Italy’s Industry Minister Adolfo Urso remarked:

“The ETS, as currently conceived, represents an additional tax on European companies, affecting costs and limiting their competitiveness.”

Italy relies on gas for a large share of its power generation. When gas prices rise, electricity prices also increase. Adding a carbon price can raise costs further. Italian leaders say this creates pressure on industry and families.

However, suspending the EU ETS would require agreement at EU level. The carbon market is governed by EU law. A single member state cannot stop it alone.

The European Commission has defended the system. It argues that the EU ETS reduces emissions in a cost-effective way. It also generates revenue for member states. In 2023, EU ETS auction revenues reached tens of billions of euros across the bloc. These funds support climate action, energy transition, and social measures.

Billions at Stake: Where Carbon Market Revenues Go

EU member states receive most revenue from auctioning carbon allowances. From 2013 to late 2025, total auction revenues have exceeded €245 billion, per official EU sources.

In 2024 alone, revenues totaled around €39 billion (down from €44 billion in 2023), with €24.4-25 billion going directly to member states despite lower average prices of €64.76/tCO2.

EU ETS revenue annual 2024
Source: Argus Media

At least 50% of auction revenues must be used for climate and energy-related purposes. Many countries report using much more than this minimum share.

The EU ETS also funds innovation. The Innovation Fund supports low-carbon technologies in industry and energy. It is financed by the sale of 450 million allowances from 2020 to 2030. The Modernisation Fund supports lower-income EU countries in upgrading their energy systems.

These funds aim to help the industry reduce emissions rather than relocate.

What Could Reform Look Like?

The European Commission has signaled a review of the ETS later in 2026. This review comes as part of the broader European Green Deal, the EU’s plan to reach net-zero emissions by 2050.

Reform proposals could include:

  • Adjusting the pace at which free allowances are phased out.
  • Modifying how carbon prices are calculated or allocated.
  • Changing how new sectors like transport and buildings are integrated into the system.

Some industry representatives also want changes to the CBAM. CBAM is a carbon tariff on certain imported goods, such as steel, cement, and fertilisers, starting in 2026. It aims to prevent carbon leakage by making non-EU products pay a carbon cost similar to EU goods.

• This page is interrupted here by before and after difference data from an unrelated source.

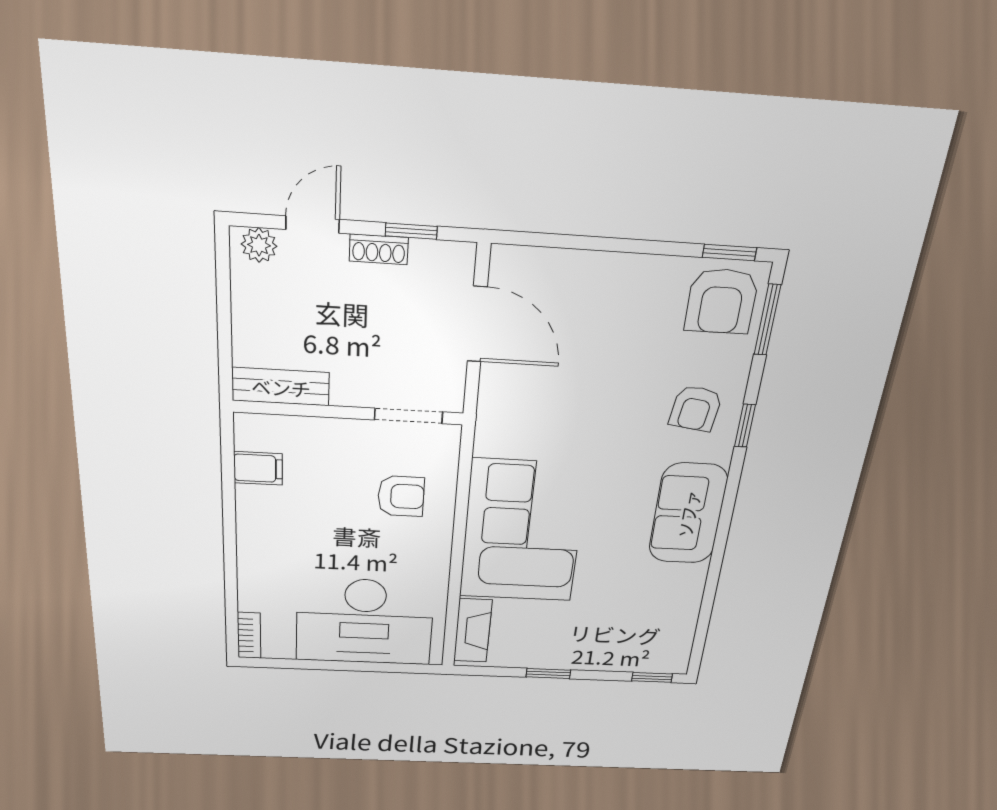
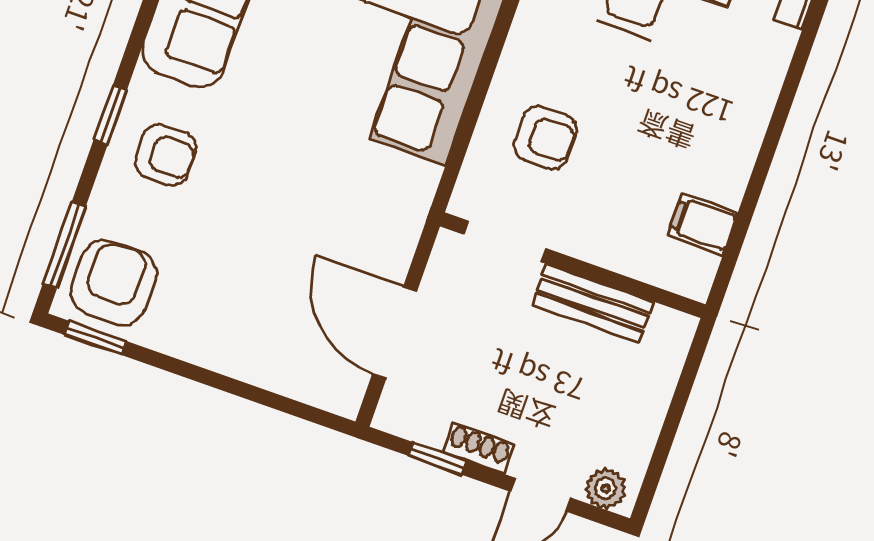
bench: (281, 387) -> (593, 303), moved
armchair: (696, 408) -> (166, 155), turned 82
armchair: (401, 496) -> (545, 137), turned 180

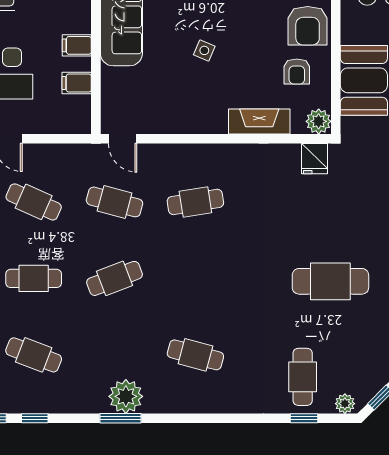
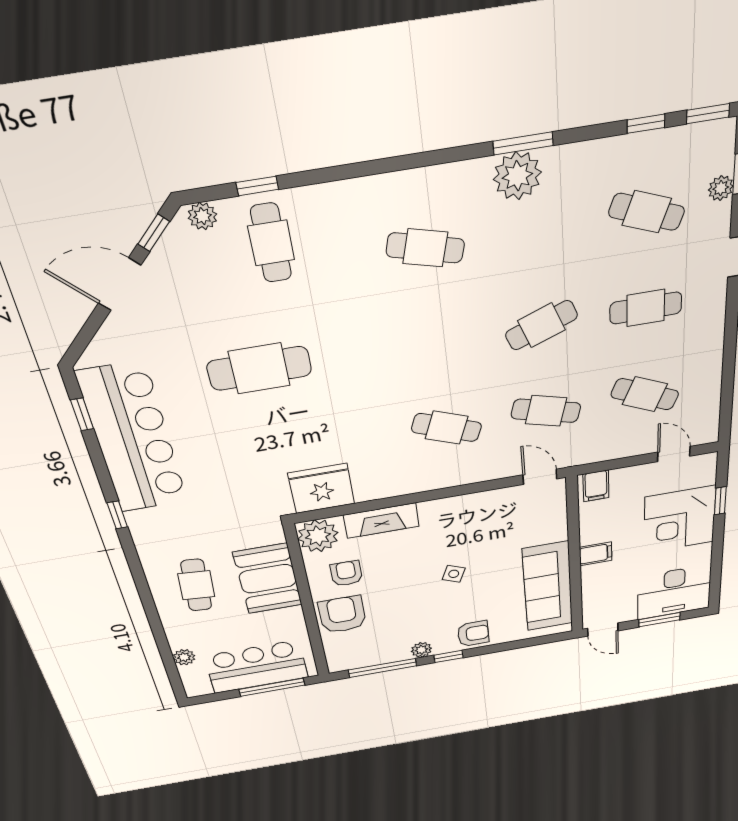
filing cabinet: (77, 83) -> (596, 486), moved, turned 90
plant: (319, 121) -> (318, 536), width x1.36, depth x1.36
fridge: (314, 159) -> (321, 489), width x1.88, depth x1.34
cafe table: (195, 202) -> (447, 428), turned 30

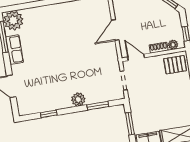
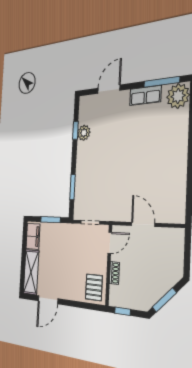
plant: (173, 45) -> (114, 292), removed
plant: (78, 99) -> (84, 133), moved

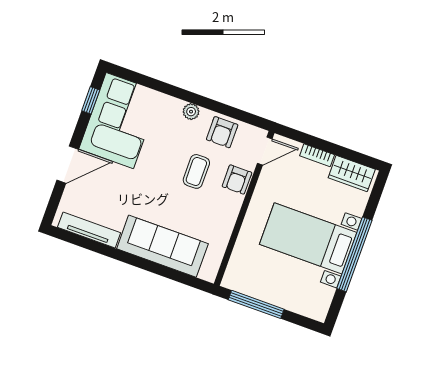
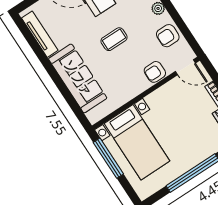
coffee table: (196, 171) -> (114, 39), moved
bed with nightstands: (308, 238) -> (137, 142), moved, turned 180

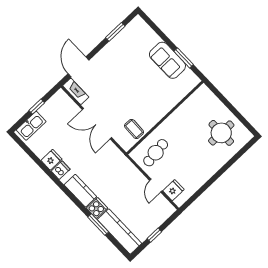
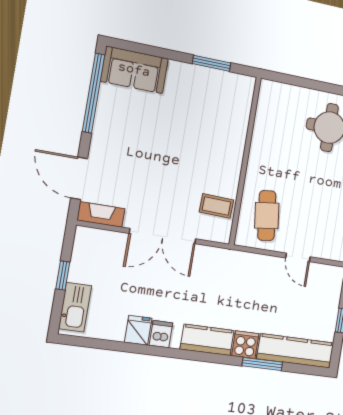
window: (115, 32) -> (93, 93), width x2.11
sofa: (167, 60) -> (134, 70), moved
fridge: (173, 190) -> (323, 246), removed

However, the European Commission recently rejected calls to suspend carbon levies on fertilisers, saying the CBAM must remain stable to protect EU producers.

Reform could seek a balance between climate goals and business competitiveness. How to achieve this balance remains a key question for EU policymakers.

The Road Ahead: Reform, Resistance, or Reinforcement?

The debate reflects a broader tension. The EU wants to cut emissions quickly. At the same time, it wants to protect industrial jobs and economic growth.

The European Commission will continue monitoring the carbon market. It publishes regular reports on supply, demand, and price trends. Any major reform would require agreement from the European Parliament and EU member states.

For now, the EU ETS remains central to Europe’s climate policy. It has helped drive a nearly 50% cut in emissions from covered sectors since 2005. But political pressure is rising. The outcome will shape Europe’s path toward its 2030 target and its longer-term aim of climate neutrality by 2050.